La estación del año que más disfrutas no es un simple gusto pasajero: según la ciencia, puede ser un reflejo de tu personalidad, tu salud mental y tu biología. Mientras que algunos buscan el sol y la energía del verano, otros prefieren la introspección y el silencio del invierno. ¿Qué dice tu elección sobre ti? A continuación, te contamos las revelaciones más sorprendentes que los expertos han descubierto.

La luz del verano y su conexión con la felicidad
Para quienes no pueden esperar a que llegue el verano, la ciencia tiene una explicación. Investigaciones en psicología sugieren que las personas que prefieren el verano tienden a ser más sociables, extrovertidas y optimistas. La mayor exposición a la luz solar estimula la producción de serotonina, conocida como la “hormona de la felicidad”, lo que se traduce en un mejor estado de ánimo y mayor energía.
El verano también invita a pasar más tiempo al aire libre, a practicar deportes, a reunirse con amigos y a disfrutar de planes en grupo. Esta combinación de factores potencia la sensación de bienestar emocional y fortalece los vínculos sociales. En resumen, los amantes del verano suelen tener una personalidad más orientada a la acción y disfrutan de entornos dinámicos y activos.
El invierno, un refugio para almas introspectivas
En cambio, las personas que prefieren el invierno tienden a ser más introspectivas y reflexivas. Disfrutan de momentos de soledad, buscan la calma y encuentran confort en actividades tranquilas, como leer, ver películas o simplemente quedarse en casa mientras llueve o hace frío afuera.
Algunos estudios también sugieren que estas personas tienen una mayor capacidad para gestionar el estrés y la frustración, ya que el invierno puede ser un escenario propicio para desarrollar resiliencia y paciencia. Además, el ambiente invernal favorece la introspección y el análisis profundo, algo que quienes prefieren el frío suelen valorar especialmente.

El reloj interno: una clave biológica en tus preferencias
Más allá de la personalidad, las preferencias estacionales también pueden estar relacionadas con nuestro reloj biológico. El ritmo circadiano, encargado de regular el sueño, el apetito y la energía, se adapta de forma diferente en cada persona.

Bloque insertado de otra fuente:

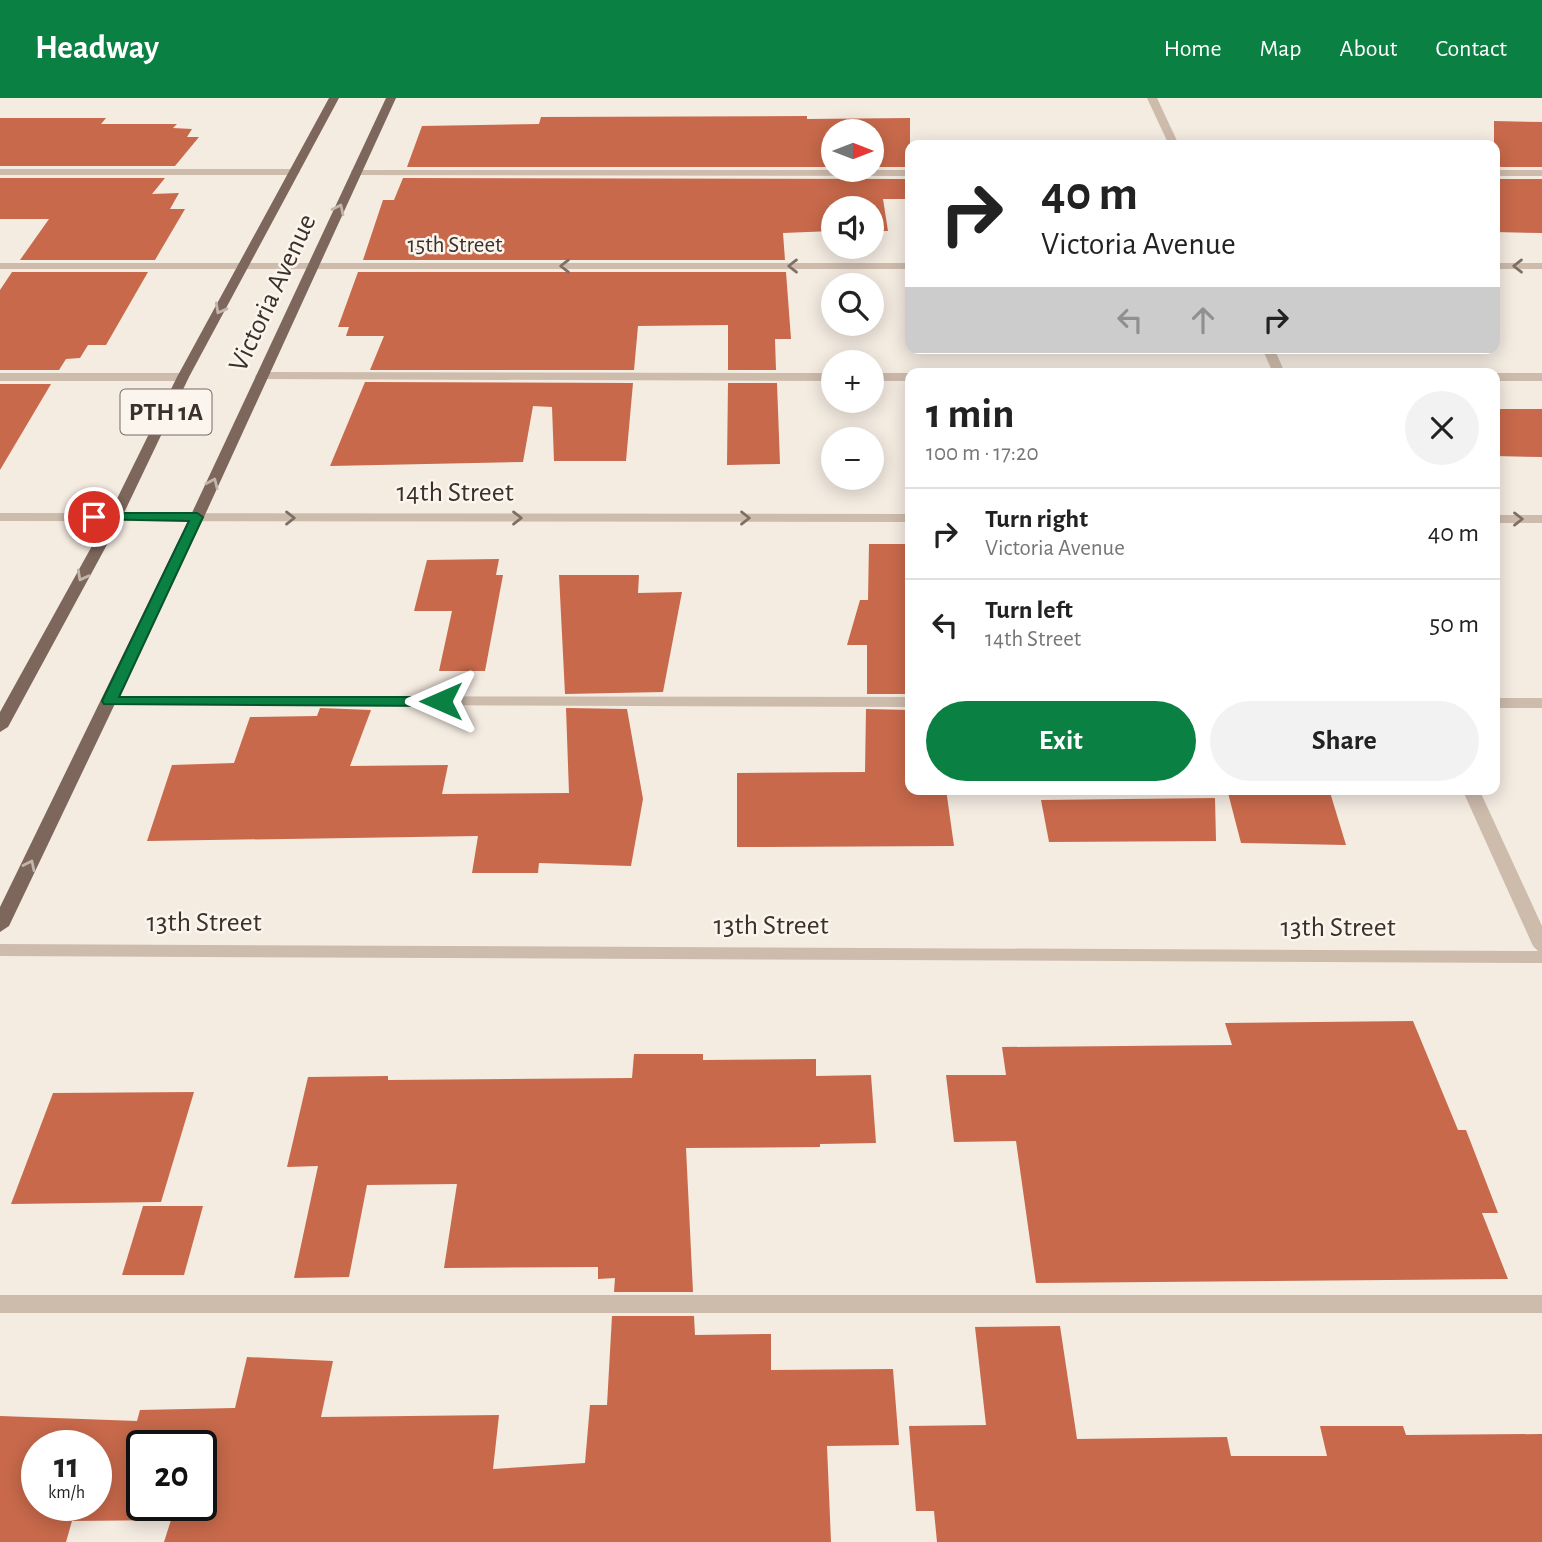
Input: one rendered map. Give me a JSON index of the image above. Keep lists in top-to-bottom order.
{
  "streets": {
    "main road": ["Victoria Avenue", "PTH 1A"],
    "street": ["15th Street", "14th Street", "13th Street"]
  },
  "crossings": [
    ["15th Street", "Victoria Avenue"],
    ["Victoria Avenue", "14th Street"]
  ],
  "north": "right",
  "page": {
    "header": "Headway",
    "nav": [
      "Home",
      "Map",
      "About",
      "Contact"
    ],
    "map_buttons": ["+", "−"],
    "turn": ["40 m", "Victoria Avenue"],
    "heading": ["1 min", "100 m · 17:20"],
    "list": [
      {
        "name": "Turn right",
        "note": "Victoria Avenue",
        "value": "40 m"
      },
      {
        "name": "Turn left",
        "note": "14th Street",
        "value": "50 m"
      }
    ],
    "buttons": ["Exit", "Share"],
    "speed": "11 km/h",
    "limit": "20"
  }
}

Algunos individuos tienen ciclos que se sincronizan mejor con los días largos y soleados del verano, mientras que otros se sienten más cómodos y eficientes durante los días cortos y frescos del invierno. Esta sincronización natural puede influir en cómo nos sentimos durante ciertas estaciones y explicar por qué preferimos una u otra.

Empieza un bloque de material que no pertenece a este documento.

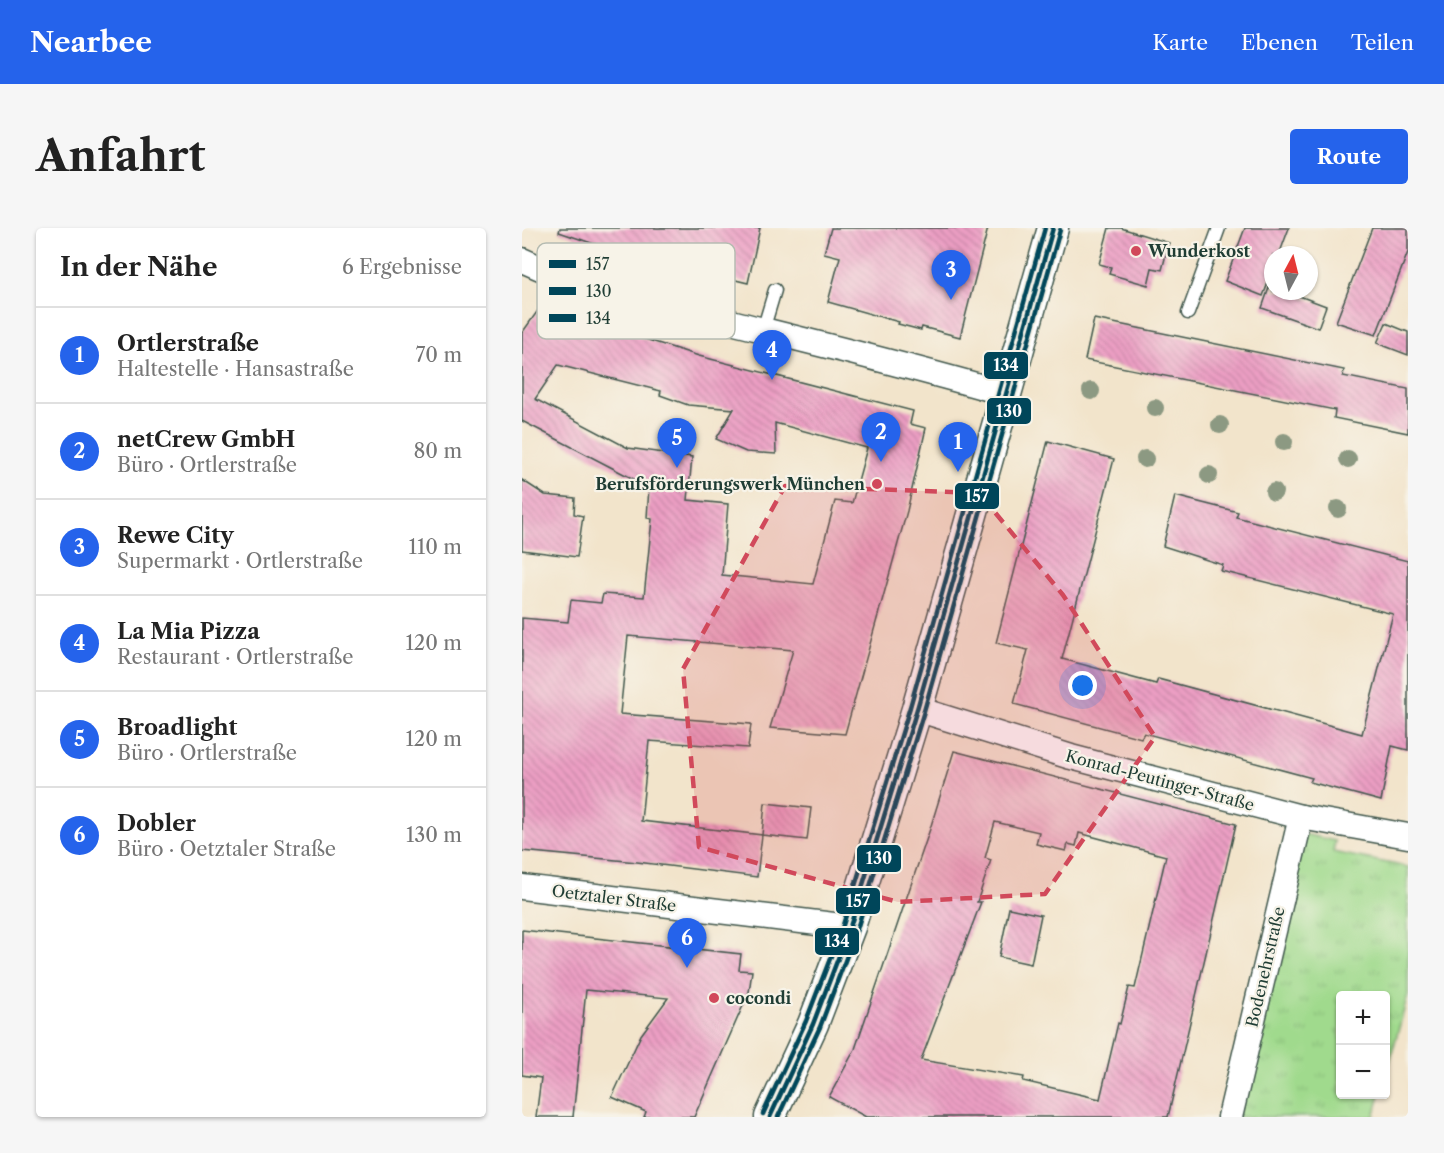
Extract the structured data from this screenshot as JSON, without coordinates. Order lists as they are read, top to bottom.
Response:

Un reflejo más profundo de quién eres
La próxima vez que pienses en tu estación favorita, recuerda que tu elección es más que una simple preferencia: es una manifestación de tu biología, tu mente y tu forma de ver la vida. ¿Eres de los que florece con el calor del verano o de los que se encuentra a sí mismo en la tranquilidad del invierno? La ciencia tiene mucho que decir sobre ello, y quizás tú también tengas tus propias respuestas.